I write one python 3 script


I have a column 'original_title', where I have different film titles ia all films of Star Wars (+ the name of the episode) and Star Trek (+ the name of the episode). I want to create one column which will show me only 'star trek' (without the name of episode), 'star wars' and 'na'.

This is my code for the new column:

df['Trek_Wars'] = pd.np.where(df.original_title.str.contains("Star Wars"), "star_wars", 
              pd.np.where(df.original_title.str.contains("Star Trek"), "star_trek"))

However, it doesn't work

---------------------------------------------------------------------------
ValueError                                Traceback (most recent call last)
<ipython-input-33-5472b36a2193> in <module>()
      1 df['Trek_Wars'] = pd.np.where(df.original_title.str.contains("Star Wars"), "star_wars",
----> 2                    pd.np.where(df.original_title.str.contains("Star Trek"), "star_trek"))
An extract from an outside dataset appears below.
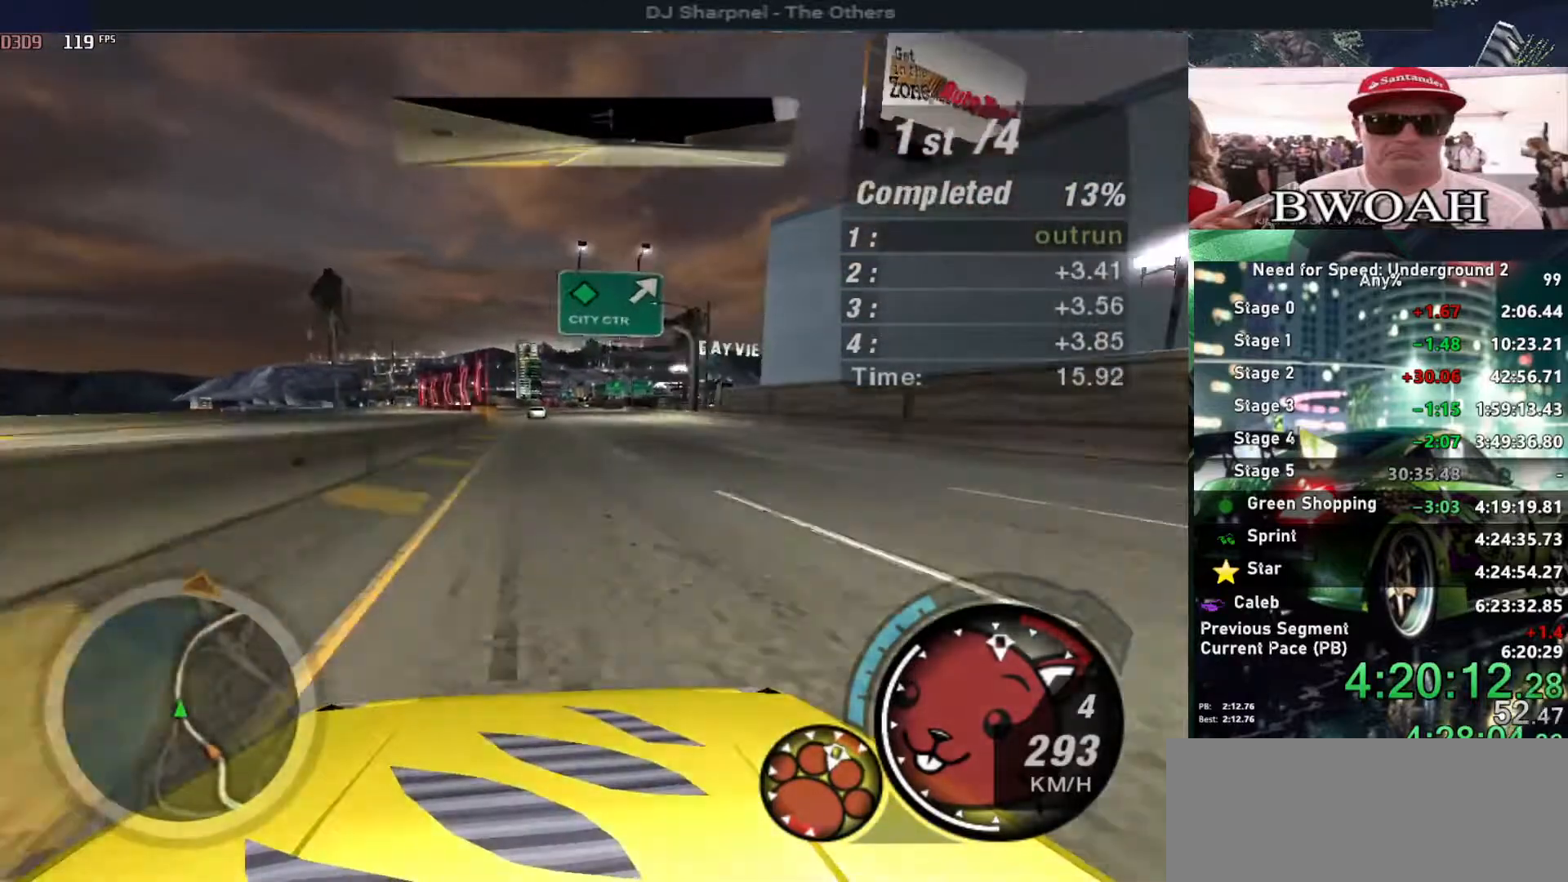
{"keys": ["up"], "events": []}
ValueError: either both or neither of x and y should be given

What should I do?

I assume you are using Pandas. I am not aware of a pd.np.where method, but there is np.where , which you can use for your task:

df['Trek_Wars'] = np.where(df['original_title'].str.contains('Star Wars'),
                           'star_wars', 'na')

Notice we have to provide values for when the condition is met and for when the condition is not met. For multiple conditions, you can use pd.DataFrame.loc :

# set default value
df['Trek_Wars'] = 'na'

# update according to conditions
df.loc[df['original_title'].str.contains('Star Wars'), 'Trek_Wars'] = 'star_wars'
df.loc[df['original_title'].str.contains('Star Trek'), 'Trek_Wars'] = 'star_trek'

You can simply your logic further with a dictionary mapping:

# map search string to update string
mapping = {'Star Wars': 'star_wars', 'Star Trek': 'star_trek'}

# iterate mapping items
for k, v in mapping.items():
    df.loc[df['original_title'].str.contains(k), 'Trek_Wars'] = v

As in your example both the values ie "Star Wars" and "Star Trek" contain same number of characters (9), you can just split the string till first 9 letters. But for more finer parsing of that column you will need to find a more better method.

X['Film_Series'] = 0
for ind, row in df.iterrows():
    X['Film_Series'].loc[ind] = X['film_name'].loc[ind].str[:9]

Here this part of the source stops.